[Request 1]
Set down, without any change, the lines of the entries below, from the line containing "class: Mammalia" down to the last line of the entries, including both of those lines.

[Source excerpt]
------------------------------

# Live Oak bowl



## cuerodoc (Jan 27, 2012)

How many of y'all use Live Oak for something other than BBQ/firewood? It's a very HARD wood and takes patience. I started this bowl this morning. Sure has pretty grain and finishes nice.


----------



## robert421960 (Dec 9, 2010)

thats looks really nice:thumbsup::thumbsup:


----------



## rayking49 (Nov 6, 2011)

Love the grain pattern. Nice form too.


----------



## Horatio (Apr 4, 2012)

Really nice looking. Lots of Live Oak out your way too! I've not messed with it much but I have a ton of it, some cut up and drying out at the moment. And that's generally my biggest problem with it. Mesquite can more or less be trimmed up and chucked onto the lathe without worrying about drying issues, cracking and whatnot. I tuned an oak goblet a couple weeks ago, came out really cool looking then cracked like mad. It was a practice piece so I wasn't too heartsick over it and I knew I didn't dry it properly.


----------



## rrbrown (Feb 15, 2009)

Looks really good. I have a live oak log here and looking for a few more. I like the grain.


----------



## Nate Bos (Jan 11, 2012)

nice peice! I don't have any live oak around here but you make me want to try some of the oaks that I do have.


----------

------------------------------

[Record list]
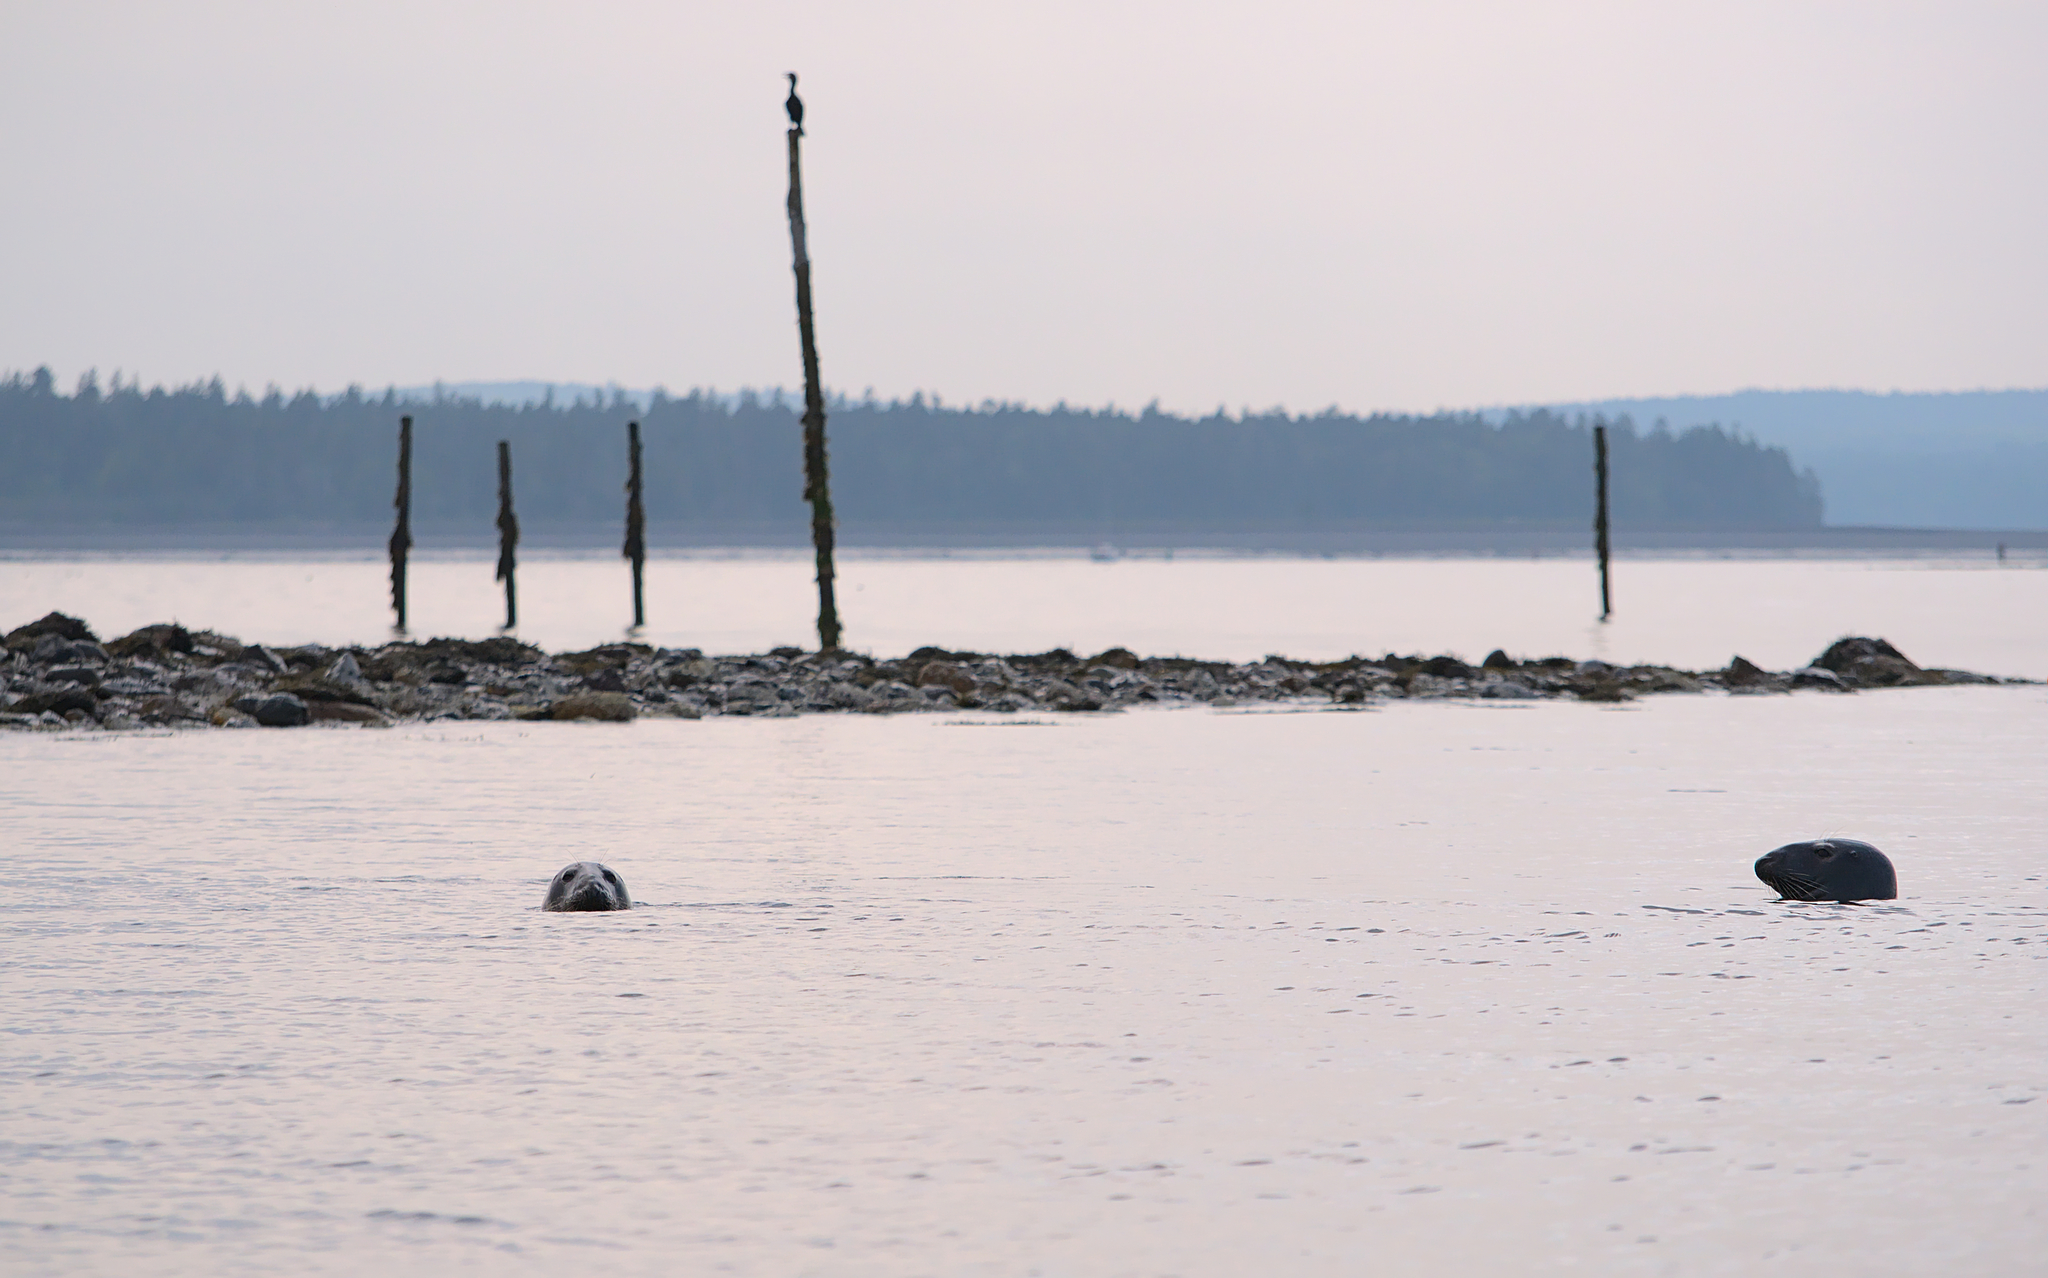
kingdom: Animalia
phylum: Chordata
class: Mammalia
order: Carnivora
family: Phocidae
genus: Halichoerus
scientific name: Halichoerus grypus
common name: Grey seal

------------------------------

[Request 2]
Extract from the Live Oak bowl thread above everything from "## rayking49 (Nov" down to "dry it properly.", copying it word for word.

[Full answer 1]
class: Mammalia
order: Carnivora
family: Phocidae
genus: Halichoerus
scientific name: Halichoerus grypus
common name: Grey seal

[Full answer 2]
## rayking49 (Nov 6, 2011)

Love the grain pattern. Nice form too.


----------



## Horatio (Apr 4, 2012)

Really nice looking. Lots of Live Oak out your way too! I've not messed with it much but I have a ton of it, some cut up and drying out at the moment. And that's generally my biggest problem with it. Mesquite can more or less be trimmed up and chucked onto the lathe without worrying about drying issues, cracking and whatnot. I tuned an oak goblet a couple weeks ago, came out really cool looking then cracked like mad. It was a practice piece so I wasn't too heartsick over it and I knew I didn't dry it properly.